Petri Net Assignment 

General Information

  • The due date is Sunday 16 November 2014, before 23:55.

  • Submissions must be done via Blackboard. Beware that Blackboard's clock may differ slightly from yours.

  • The assignment must be made in groups of two students.

  • Grading will be done based on correctness and completeness of the solution. Do not forget to document your requirements, assumptions, design, implementation and modelling and simulation results in detail !

  • Contact: Bart Meyers.

The assignment:

Petri Net modelling, simulation and analysis of a chat room protocol

You will use the Petri net tool Pipe2 v. 2.5 (don't use the latest Pipe2 version; there are numerous bugs). To start Pipe2, run pipe.bat (Windows) or pipe.sh (Linux/Mac).

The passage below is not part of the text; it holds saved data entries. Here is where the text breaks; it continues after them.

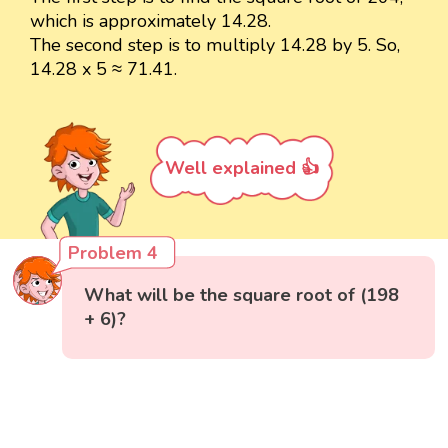
which is approximately 14.28.
The second step is to multiply 14.28 by 5. So,
14.28 x 5 ≈ 71.41.
Well explained 👍
Problem 4
What will be the square root of (198
+ 6)?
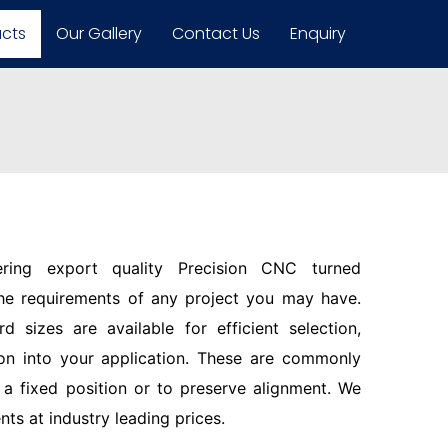
ucts
Our Gallery
Contact Us
Enquiry
ering export quality Precision CNC turned
the requirements of any project you may have.
d sizes are available for efficient selection,
ion into your application. These are commonly
n a fixed position or to preserve alignment. We
s at industry leading prices.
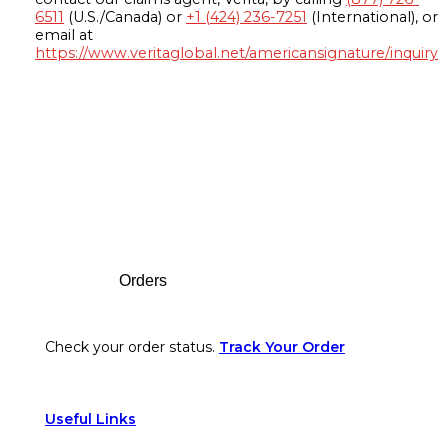
6511
(U.S./Canada) or
+1 (424) 236-7251
(International), or
email at
https://www.veritaglobal.net/americansignature/inquiry
Footer
Orders
Check your order status.
Track Your Order
Useful Links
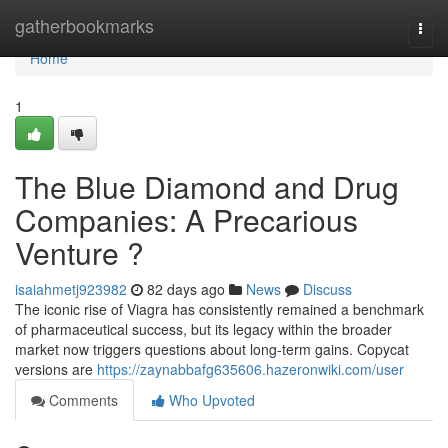
Home
gatherbookmarks
Togg
navi
Home
1
The Blue Diamond and Drug
Companies: A Precarious
Venture ?
isaiahmetj923982
82 days ago
News
Discuss
The iconic rise of Viagra has consistently remained a benchmark
of pharmaceutical success, but its legacy within the broader
market now triggers questions about long-term gains. Copycat
versions are
https://zaynabbafg635606.hazeronwiki.com/user
Comments
Who Upvoted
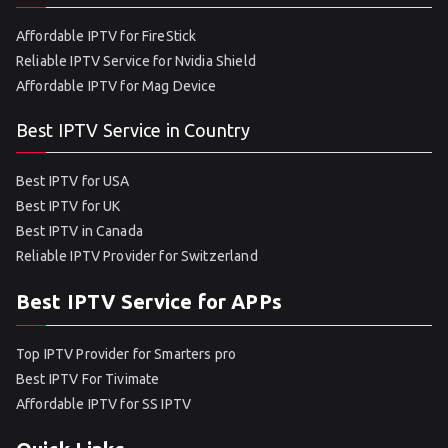
Affordable IPTV for FireStick
Reliable IPTV Service for Nvidia Shield
Affordable IPTV for Mag Device
Best IPTV Service in Country
Best IPTV for USA
Best IPTV for UK
Best IPTV in Canada
Reliable IPTV Provider for Switzerland
Best IPTV Service for APPs
Top IPTV Provider for Smarters pro
Best IPTV For Tivimate
Affordable IPTV for SS IPTV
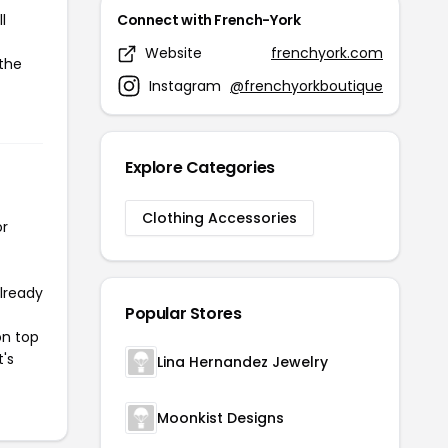
l
Connect with French-York
Website
frenchyork.com
 the
Instagram
@frenchyorkboutique
Explore Categories
Clothing Accessories
or
already
Popular Stores
on top
t's
Lina Hernandez Jewelry
Moonkist Designs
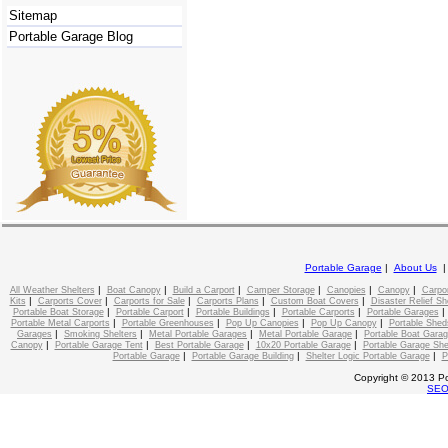
Sitemap
Portable Garage Blog
Portable Garage
|
About Us
|
|
|
|
|
|
All Weather Shelters
Boat Canopy
Build a Carport
Camper Storage
Canopies
Canopy
Carpo
|
|
|
|
|
Kits
Carports Cover
Carports for Sale
Carports Plans
Custom Boat Covers
Disaster Relief Sh
|
|
|
|
Portable Boat Storage
Portable Carport
Portable Buildings
Portable Carports
Portable Garages
|
|
|
|
Portable Metal Carports
Portable Greenhouses
Pop Up Canopies
Pop Up Canopy
Portable Shed
|
|
|
|
Garages
Smoking Shelters
Metal Portable Garages
Metal Portable Garage
Portable Boat Gara
|
|
|
|
Canopy
Portable Garage Tent
Best Portable Garage
10x20 Portable Garage
Portable Garage She
|
|
|
Portable Garage
Portable Garage Building
Shelter Logic Portable Garage
P
Copyright © 2013 Po
SE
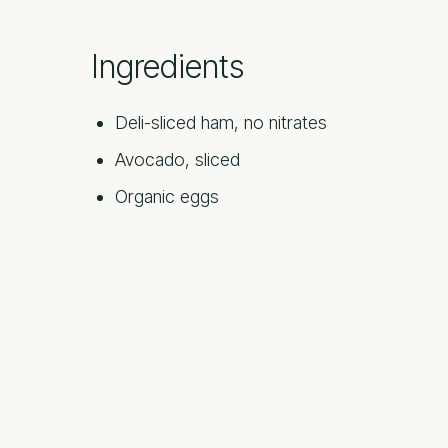
Ingredients
Deli-sliced ham, no nitrates
Avocado, sliced
Organic eggs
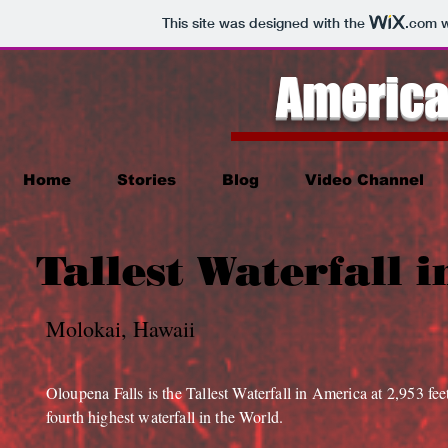
This site was designed with the
.com
w
America
Home
Stories
Blog
Video Channel
Tallest Waterfall 
Molokai, Hawaii
Oloupena Falls is the Tallest Waterfall in America at 2,953 feet
fourth highest waterfall in the World.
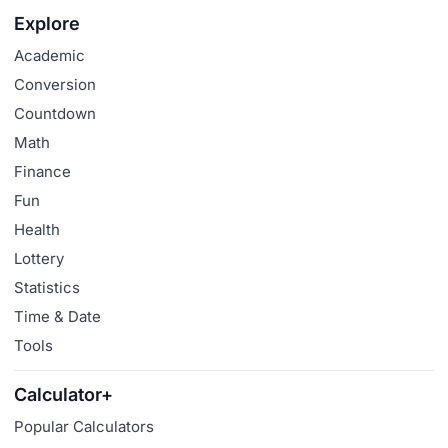
Explore
Academic
Conversion
Countdown
Math
Finance
Fun
Health
Lottery
Statistics
Time & Date
Tools
Calculator+
Popular Calculators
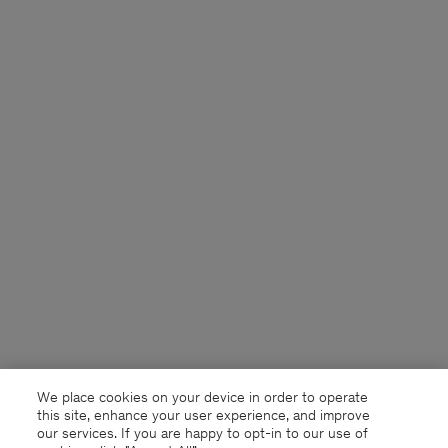
We place cookies on your device in order to operate
this site, enhance your user experience, and improve
our services. If you are happy to opt-in to our use of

The assignment consists of four parts.

  1. Build and document a Petri Net model of a chat room protocol. You can use places, transitions, tokens, arcs, inhibitor arcs and weights, but not priorities! Give your places and transitions meaningful names, to make your net readable. You can also use comments in your net. The requirements for the protocol are as follows:
    • (7 %) A chat room has three users who can send and receive messages. A sent message is received by all users except the sender;
    • (7 %) The sent messages are buffered by the chat room. The buffer has size 2;
    • (7 %) A sent message is cleared from the buffer when all users (except for the sender, who should not receive a copy of the message s/he sent) have received *that* message. Messages from one sender arrive in the same order as they have been sent. The order among different senders may be changed upon arrival;
    • (7 %) The messages are sent in a fair way: every user has exactly one chance per time cycle to send a message. A user *must* send a message if s/he can: when a user has a message to be sent (i.e., the user has something to say) and the buffer is not full;
    • (10 %) Implement "true" fairness: the order of interleaving of events (i.e., of firing of transitions) within one time slice is nondeterministic;
    • (7 %) To be able to analyse performance, the following counters must be modelled: the number of time cycles, how many messages each user sent, and how many messages each user received.
  2. (10 %) Perform an appropriate number of simulation steps of this protocol so that its possibilities are illustrated, and comment.
  3. Analyse your Petri net in terms of:
    • (5 %) boundedness: if your net is bounded, argue why. If not, argue what can be modified to make it bounded;
    • (5 %) deadlock: if your net is deadlock free, argue why. If not argue what can be modified to make it deadlock free;
    • (5 %) reachability: which (partial) states are reachable and which are not?
    • (5 %) liveness: what is the liveness level for each transition?
    • (5 %) persistence: argue for each transition whether it is persistent;
    • (5 %) invariants: what are the invariants in the system, and what do each of them mean?
    • (5 %) can the buffer overflow? Argue why (not).
  4. (10 %) Write a report commenting on and illustrating all previous sections.